Eastward Hoe or Eastward Ho, is an early Jacobean-era stage play, a satire and city comedy written by George Chapman, Ben Jonson, and John Marston, printed in 1605. The play was written in response to Westward Ho, an earlier satire by Thomas Dekker and John Webster. Eastward Ho offended King James I with its anti-Scottish comedy, which caused Jonson and Chapman to be arrested for a time, and which made their play one of the famous dramatic scandals of its era.

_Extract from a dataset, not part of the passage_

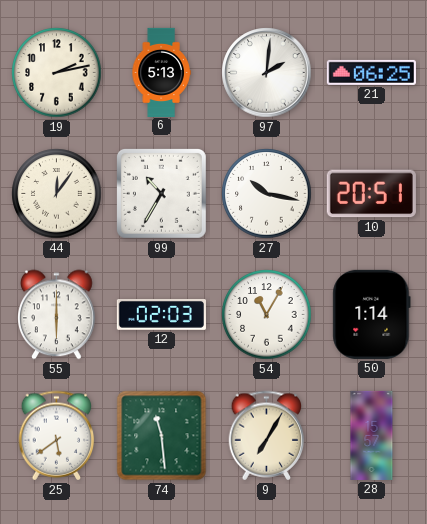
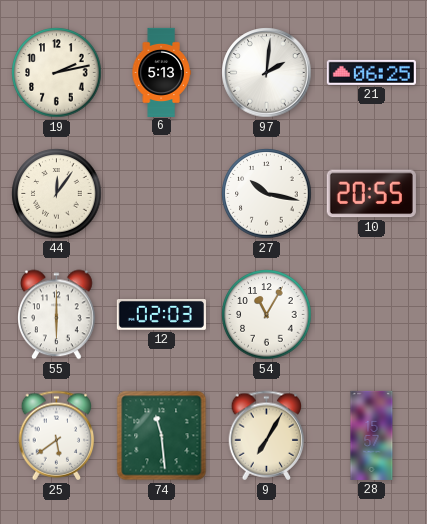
99: 10:35 -> none
10: 20:51 -> 20:55
50: 1:14 -> none
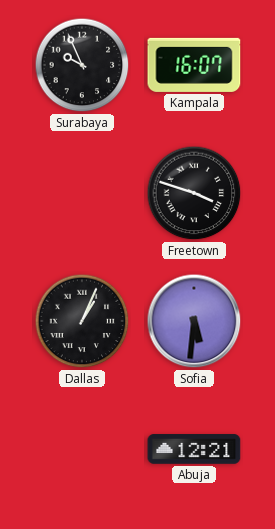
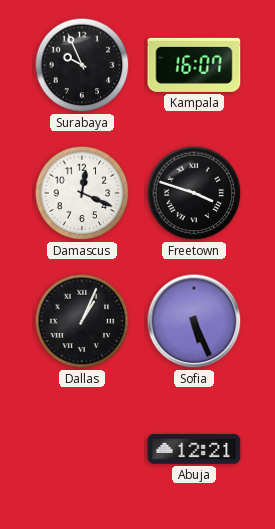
Damascus: none -> 12:19
Sofia: 5:31 -> 5:26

The play deals with a goldsmith and his household. He has two apprentices and two daughters. One apprentice, Golding, is industrious and temperate; the other, Quicksilver, is rash and ambitious. One daughter, Mildred, is mild and modest; the other, Gertrude, is vain. Mildred and Golding marry. Gertrude marries the fraudulent Sir Petronel Flash, a man who possesses a title but no money. Sir Petronel promises Gertrude a coach and six and a castle. Sir Petronel takes her dowry and sends her off in a coach for an imaginary castle while he and Quicksilver set off for Virginia after Quicksilver has robbed the goldsmith. During this time, the provident and careful Golding has become a deputy alderman. Quicksilver and Petronel are shipwrecked on the Isle of Dogs and are brought up on charges for their actions. They come before Golding. After time in prison, where they repent of their schemes and dishonesty, Golding has them released.

Eastward Ho was entered into the Stationers' Register on 4 September 1605 and printed later that year in a quarto issued by the bookseller William Aspley, printed by George Eld. The three authors are identified on the title page, as is the playing company that staged the work, the Children of the Queen's Revels. Aspley issued a second quarto in the same year, 1605.